Йозеф поехал. Лида в это время находилась дома, после беседы с Гельдорфом она ждала, когда им, наконец, позволят увидеться.

Когда раздался звонок, она не сразу узнала его голос – глухой, как из трубы.

– Я звоню из дома моего товарища по партии Геринга, – начал Йозеф. – Я должен тебе сказать… Я хочу сказать… – Он запнулся.

Геринг, сидевший в кресле, встал и вышел. Геббельс, белый, с трясущимися губами и ледяными руками, был ему противен. Но еще неприятней было воспоминание о собственных трусости и слабости, сломавших в нем решимость расправиться с оскорбившим его Штрайхером и вынудивших пожать тому руку.

Помимо необходимости перетерпеть боль, Йозефу еще предстояло как-то сохранить лицо, то есть попытаться придать общей картине максимум черных тонов, чтобы партийные остряки все не обратили в смех. Ему, самому все и всех высмеивавшему, именно это и грозило теперь, и было опасней, чем прямой гнев фюрера. Смешных людей Адольф при себе долго не терпел.

Геббельс быстро проанализировал, от кого исходит главная опасность. Геринг? Но тот сам был участником и станет помалкивать. Риббентроп, которого Йозеф вышучивал «раз в неделю»? Ему, пожалуй, сейчас не до того. Розенберг? И этому не до Геббельса. Борман? Пожалуй. Лей? Слава богу, в отпуске. Штрайхер? Да, его следовало опасаться прежде других. Этот сумасшедший уже показал, на что способен. Штрайхера полезно было бы задобрить какой-нибудь антисемитской акцией…

Единственным человеком, который в первую неделю ноября встречался с затворником Геббельсом, был Генрих Гиммлер.

Рейхсфюрер приехал к деревушке Ланк под Берлином, неподалеку от которой в уютном деревянном домике Геббельс предавался меланхолии.

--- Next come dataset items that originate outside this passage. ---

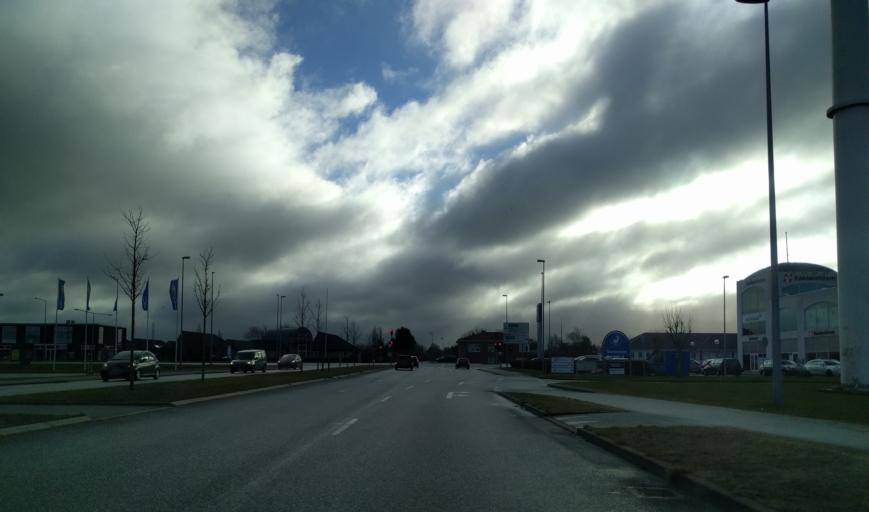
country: DK
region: North Denmark
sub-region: Alborg Kommune
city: Svenstrup
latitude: 57.0005
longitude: 9.8732
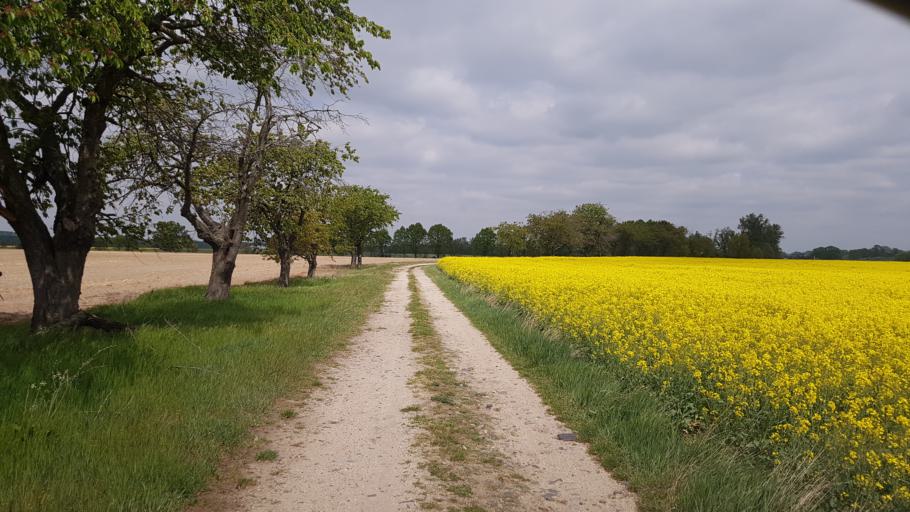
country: DE
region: Brandenburg
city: Sonnewalde
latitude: 51.6768
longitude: 13.6306
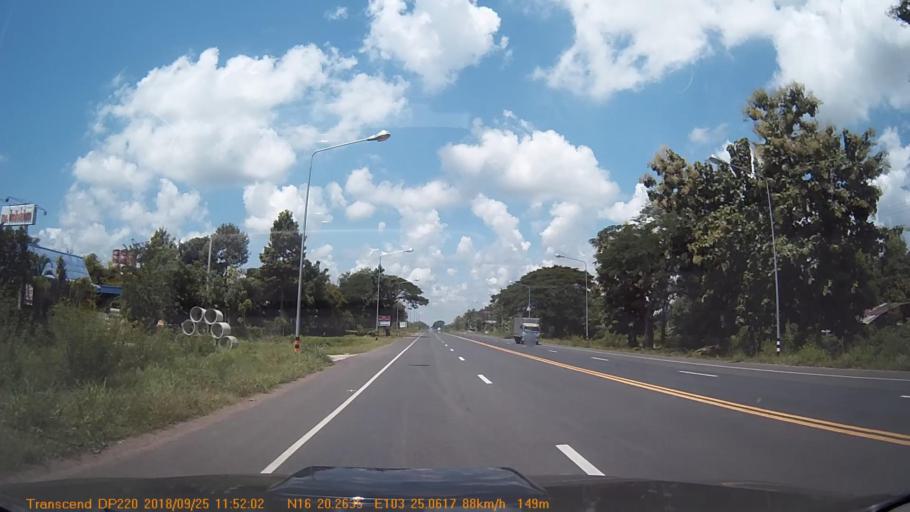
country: TH
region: Kalasin
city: Yang Talat
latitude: 16.3378
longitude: 103.4176
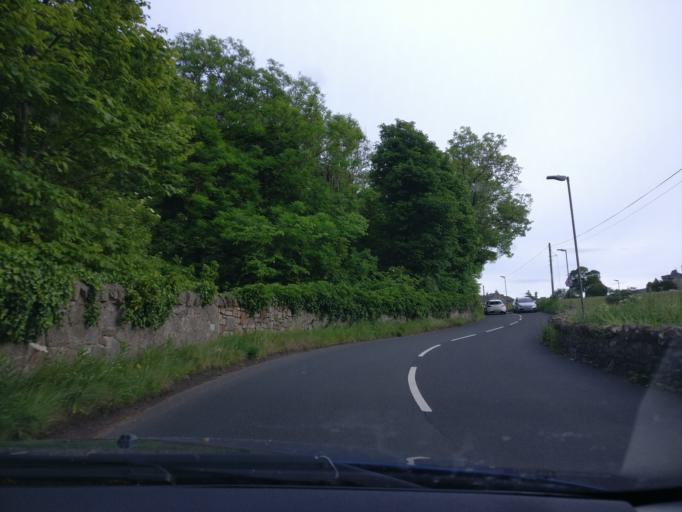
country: GB
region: Scotland
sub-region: West Lothian
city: Seafield
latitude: 55.9281
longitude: -3.1384
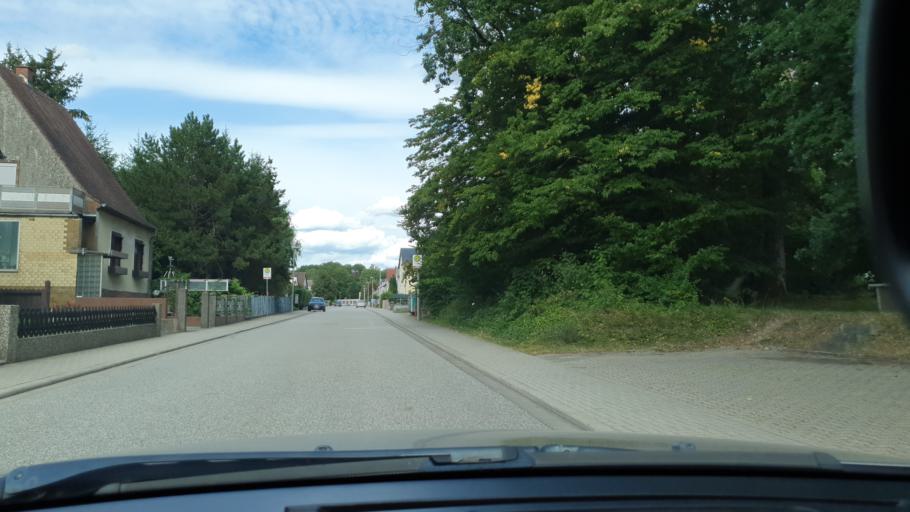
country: DE
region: Rheinland-Pfalz
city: Hoheischweiler
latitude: 49.2322
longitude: 7.5540
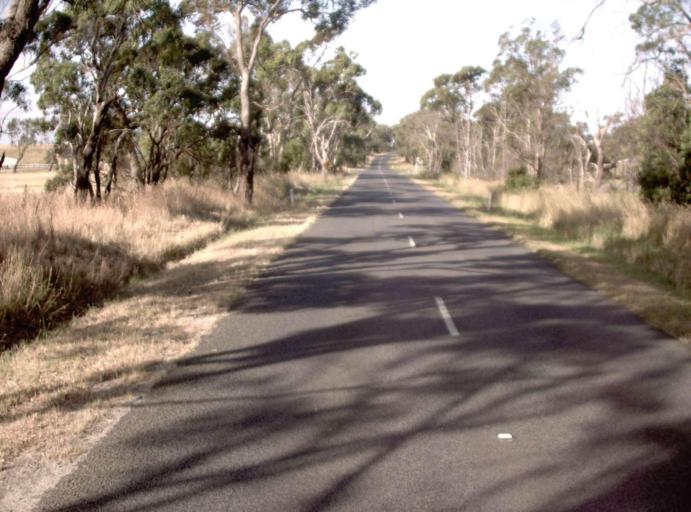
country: AU
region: Victoria
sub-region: Latrobe
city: Morwell
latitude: -38.2728
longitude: 146.4683
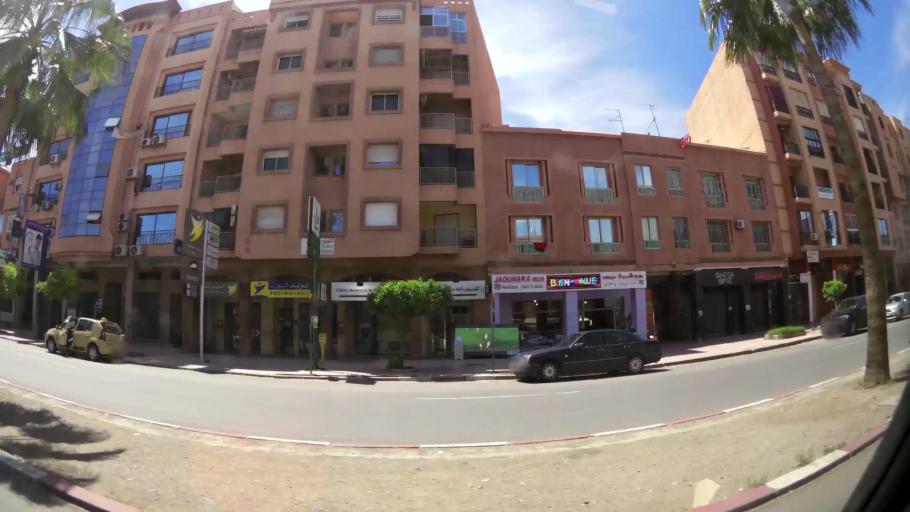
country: MA
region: Marrakech-Tensift-Al Haouz
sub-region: Marrakech
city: Marrakesh
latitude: 31.6484
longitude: -8.0010
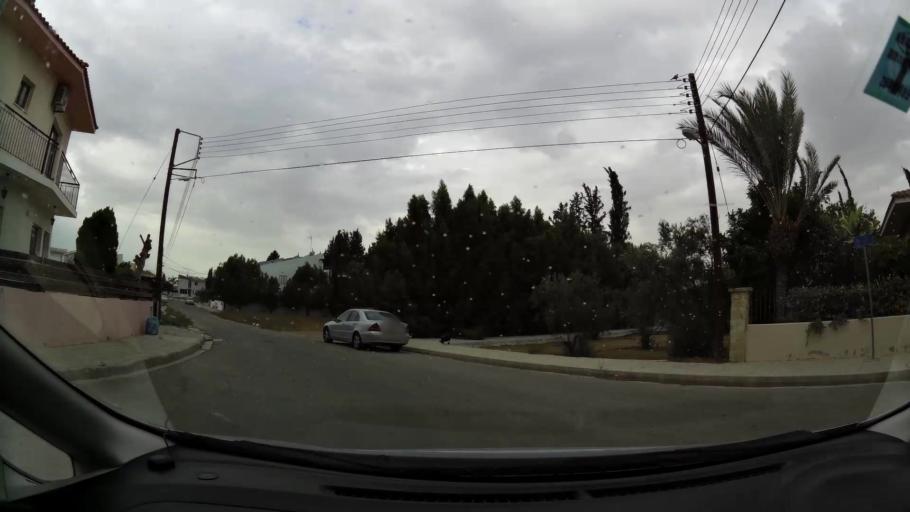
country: CY
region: Lefkosia
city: Geri
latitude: 35.1061
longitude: 33.3911
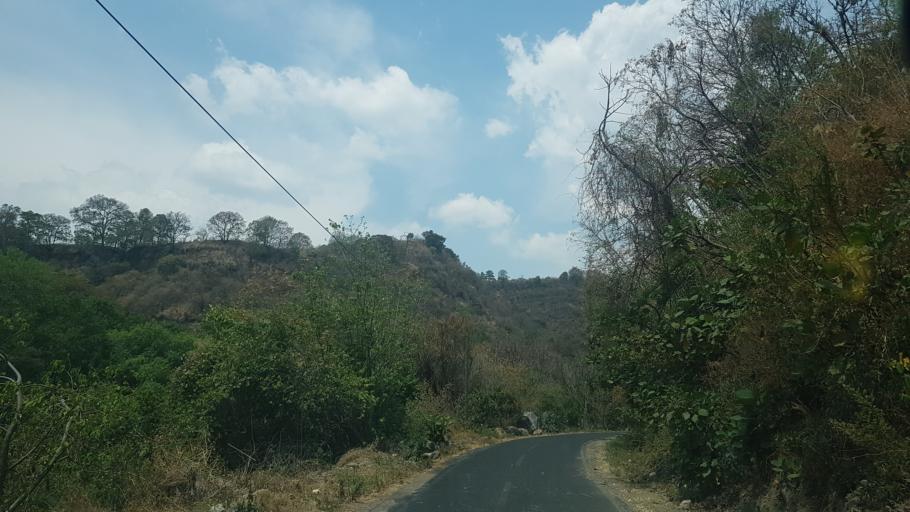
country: MX
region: Puebla
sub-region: Tochimilco
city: La Magdalena Yancuitlalpan
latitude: 18.8719
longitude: -98.6082
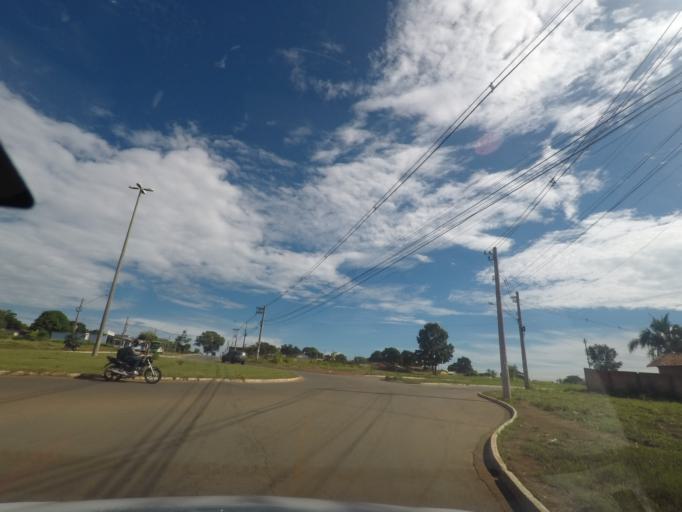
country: BR
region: Goias
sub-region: Aparecida De Goiania
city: Aparecida de Goiania
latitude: -16.8113
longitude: -49.2807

– Фюрер окончательно решил судьбу евреев в Германии, а мы чересчур пассивны, – сказал он. – На днях в Париже ожидается акция, после которой гнев немецкого народа должен выплеснуться наружу в стихийной форме. От вас требуется скорректировать в связи с этим вашу речь в Мюнхене и разделить ответственность.

– Почему я? – все поняв, вяло спросил Геббельс.

– Потому что больше некому. Не самому же мне на трибуну лезть, – поморщился Гиммлер. – Штрайхер чересчур одиозен… однообразен, я хотел сказать. Гесс выдвигает условия – чтобы обошлось без жертв. Требует от меня слово чести. – Гиммлер пожал плечами. – Геринг отказался. Лея фюрер сейчас беспокоить запретил. Остальные не годятся. Извините, Йозеф, но придется вам к юбилею путча собрать себя и, так сказать, вдохнуть энергию в акцию, техническая сторона которой подготовлена.

Гиммлер уехал. Геббельс опять запер все двери, но телефоны включил все-таки. Видит бог, как ему было тошно!!!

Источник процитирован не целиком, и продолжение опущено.